Galanin is a neuropeptide (a small protein) that was discovered and investigated over 30 years ago by various groups including the Swedish scientist Tomas Hokfelt. He is one of the senior authors of the paper published in the journal PNAS.
Hokfelt and others made the fundamental discovery that neurones can release peptides alongside their classical transmitters and that galanin and noradrenaline are one such pair. Both have long been implicated in pain and stress and therefore depression but in the past it had been difficult to study peptides in humans.
The new research by scientists from Sweden, Hungary and the UK demonstrates that galanin is an important stress mechanism in the human brain that influences how sensitive or resilient people are to psychosocial stress.
Lead author Gabriella Juhasz, who is a Research Fellow at the University of Manchester and the Semmelweis University in Budapest, said: “Our research shows that some versions of the gene coding for galanin protect against the risk of depression and anxiety but only in people who have experienced early life neglect or trauma, or recent adverse events.
“Furthermore, the three genes for the three receptors through which galanin acts also influence the risk of depression in people experiencing early or recent life adversity. Crucially, all the galanin related genes are widely separated on different chromosomes and the odds are stacked against four random genes acting in the same way by chance.”
Results from the research indicate that although the results are statistically reliable, galanin effects modify the substantial effects of stress by only a few percent. Indeed the moderate overall genetic influence (about 35%) on depression is likely to be mediated by many small genetic effects interacting with each other and with psychosocial factors converging on stress mechanism in brain.
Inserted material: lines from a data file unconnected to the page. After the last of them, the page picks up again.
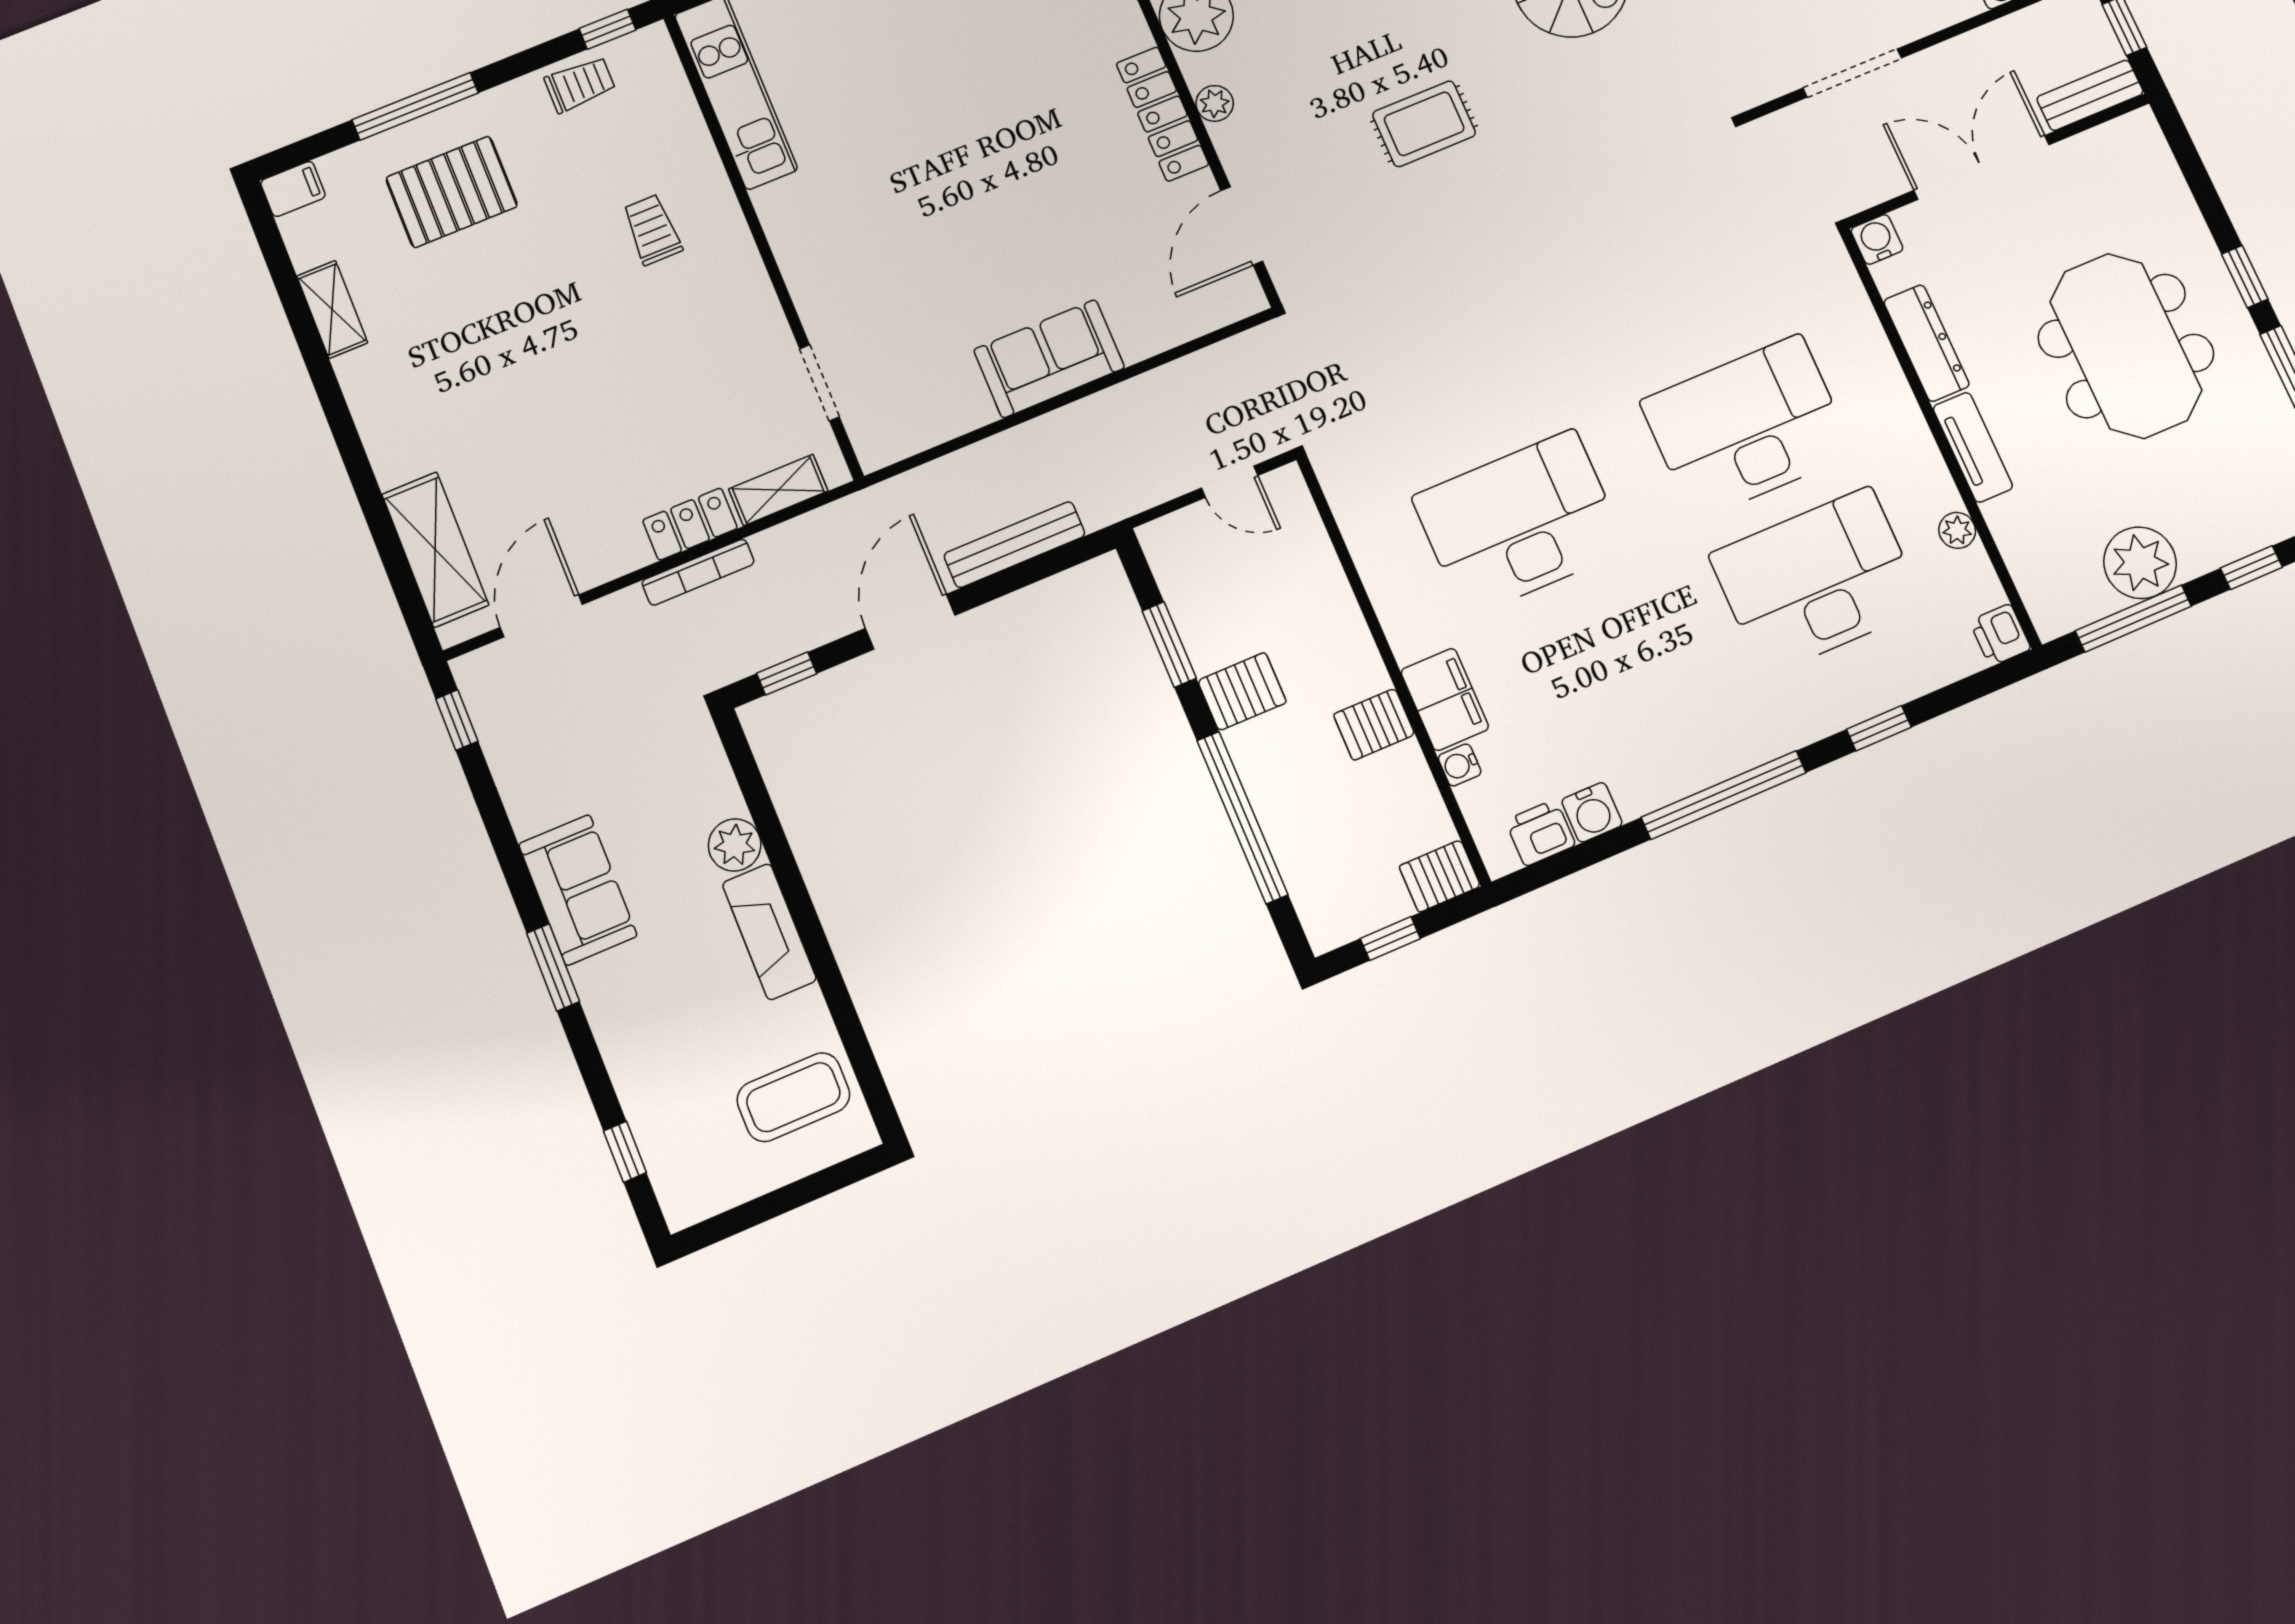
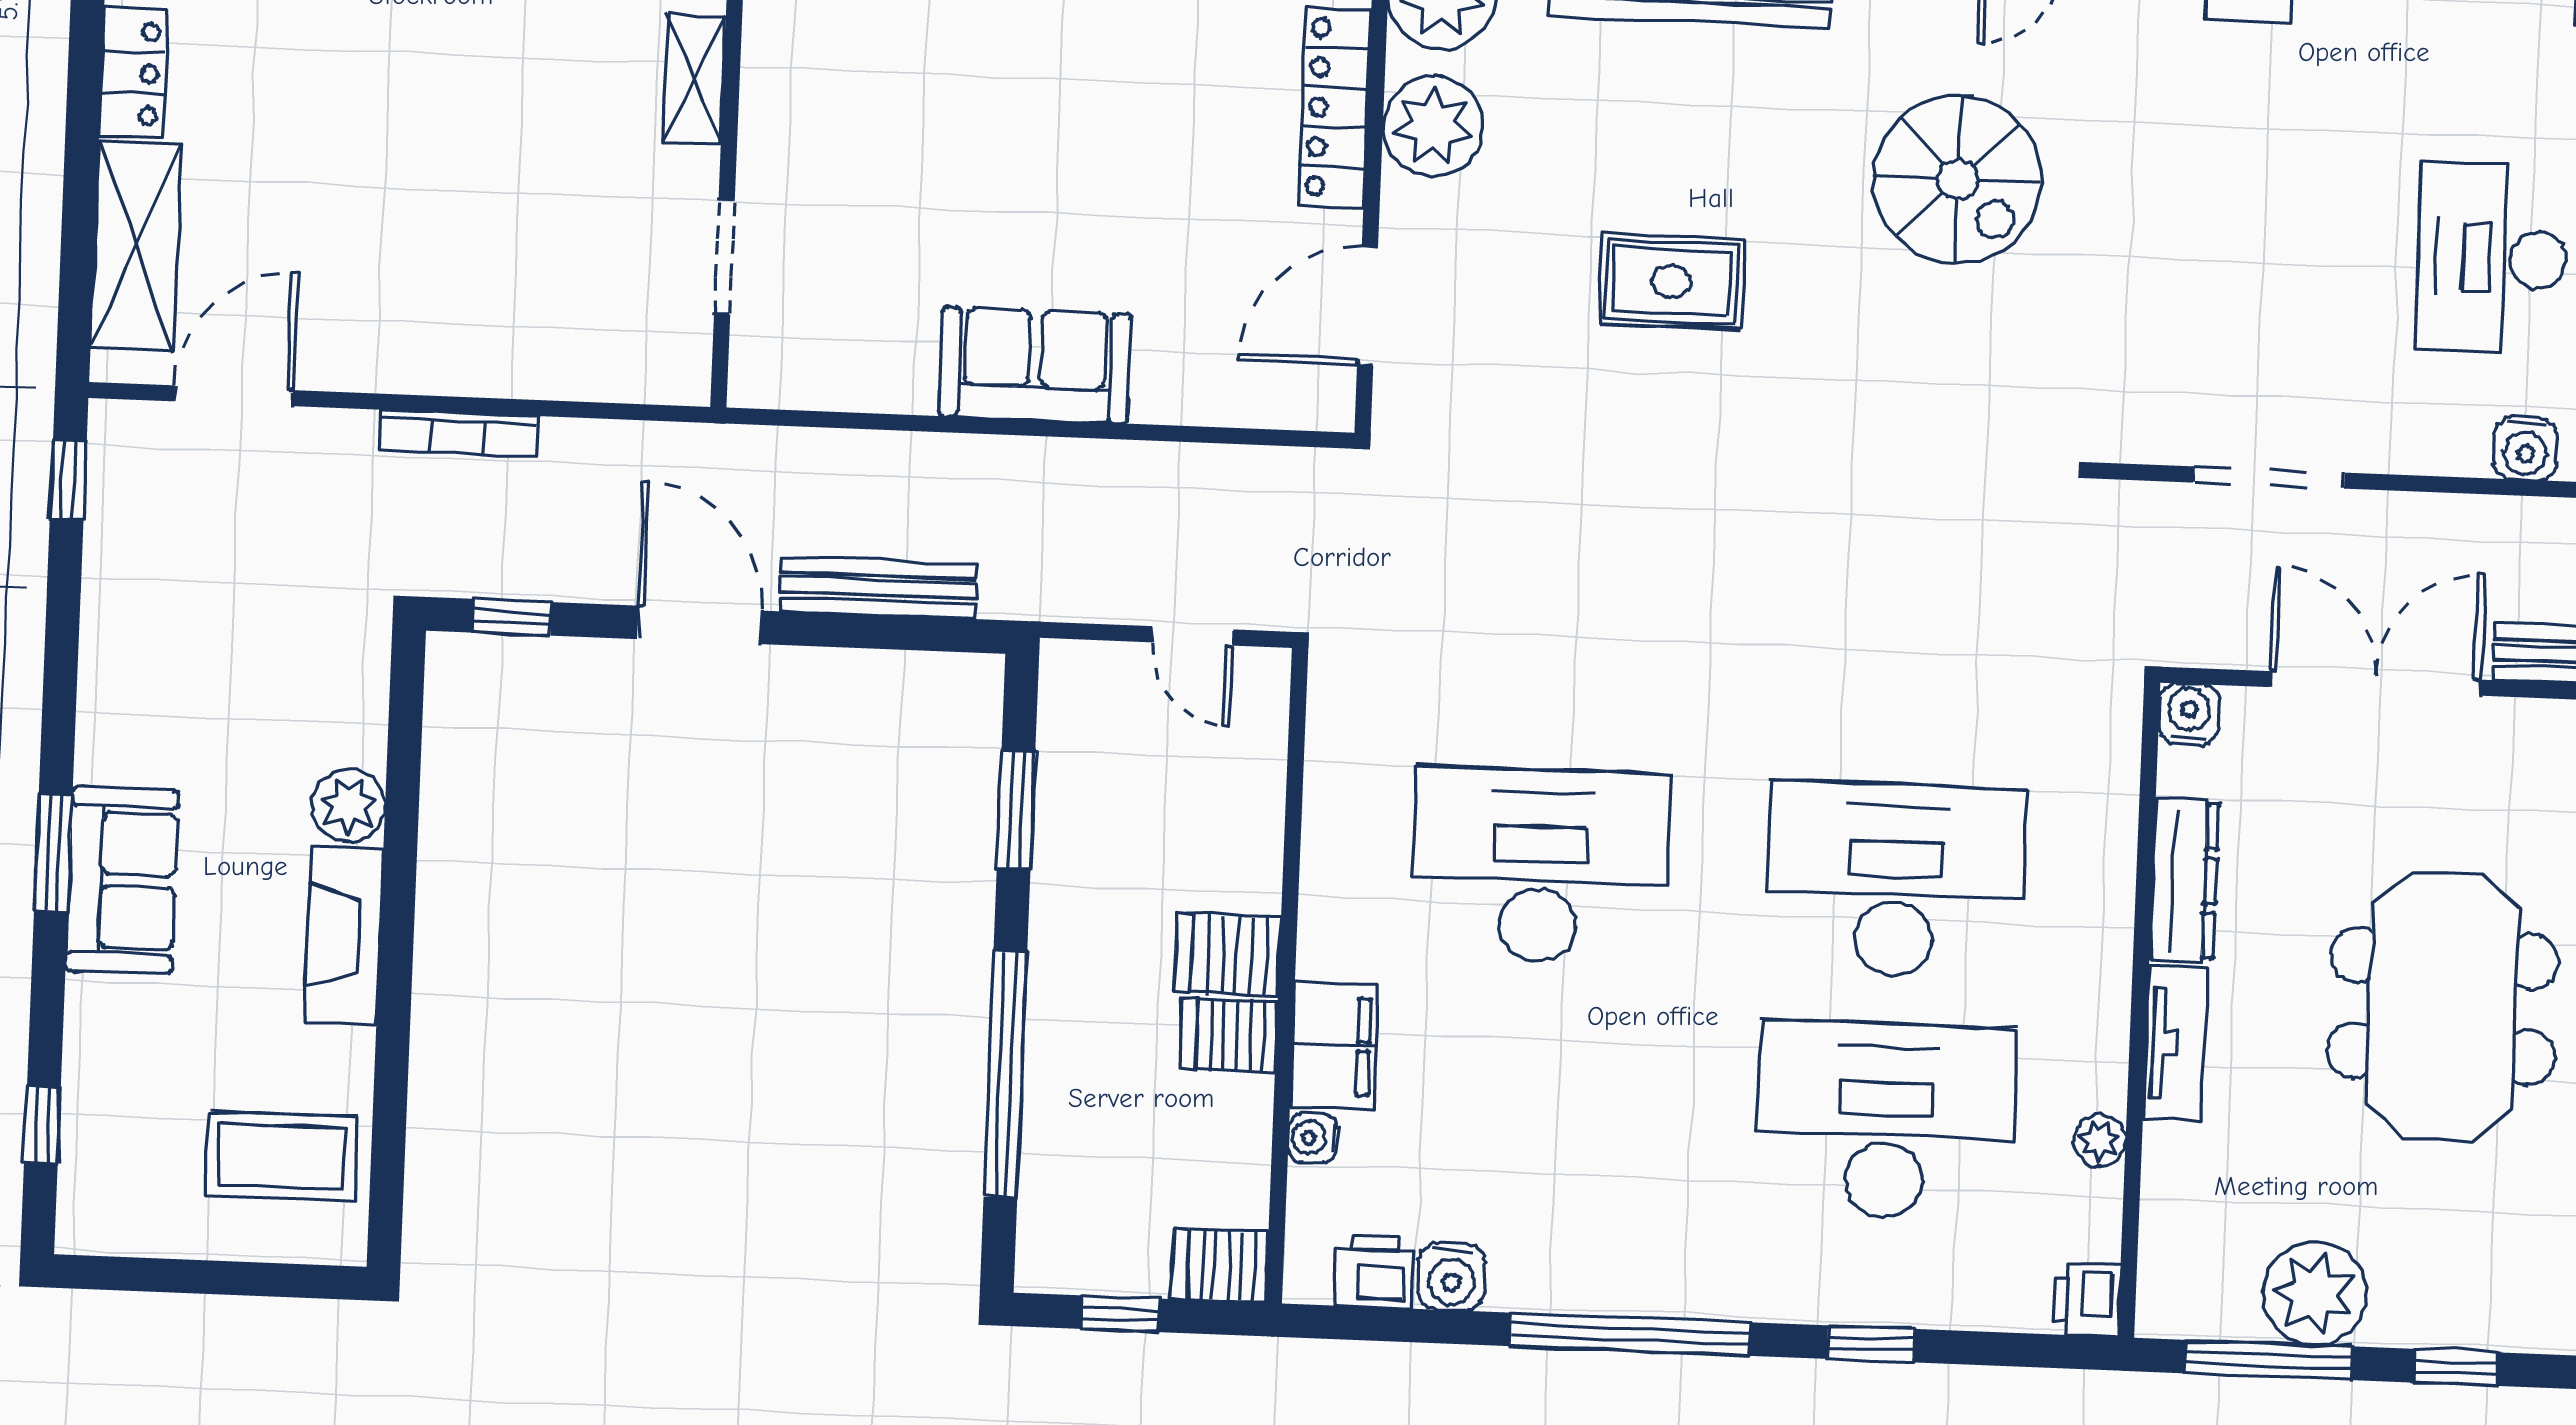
plant: (1215, 103) -> (1433, 126), width x1.87, depth x1.87
shelving: (778, 490) -> (694, 80), moved, turned 90
locker: (690, 524) -> (133, 73), moved, turned 90
door: (910, 622) -> (699, 625), hinge flipped
server rack: (1242, 692) -> (1228, 954), moved, turned 180
sofa: (578, 890) -> (122, 880), moved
Co-author Professor Bill Deakin, from the University of Manchester, said: “The findings provide a strong reason to develop drugs that modify galanin functioning as a new class of antidepressant drug. And new drugs are badly needed as almost all commonly prescribed antidepressants act on serotonin and they are often not very effective.
“Our research confirms what previous reports have shown about the variation in the serotonin ‘transporter’ gene and how it influences the risk of depression. We found that the galanin effects are substantially greater than the effects of serotonin.”
The research team also say there is increasing evidence suggesting that depression, obesity, diabetes and Alzheimer’s disease may be varying manifestations of shared underlying abnormalities of body metabolism.
“Galanin may be part of this general vulnerability since it has a significant role in appetite and obesity,” added Professor Deakin.
Brain galanin system genes interact with life stresses in depression-related phenotypes, Gabriella Juhasz, Gabor Hullam, Nora Eszlari, Xenia Gonda, Peter Antal, Ian Anderson, Tomas Hökfelt, Bill Deakin and Gyorgy Bagdy, PNAS, DOI: 10.1073/pnas.1403649111, published February 2014.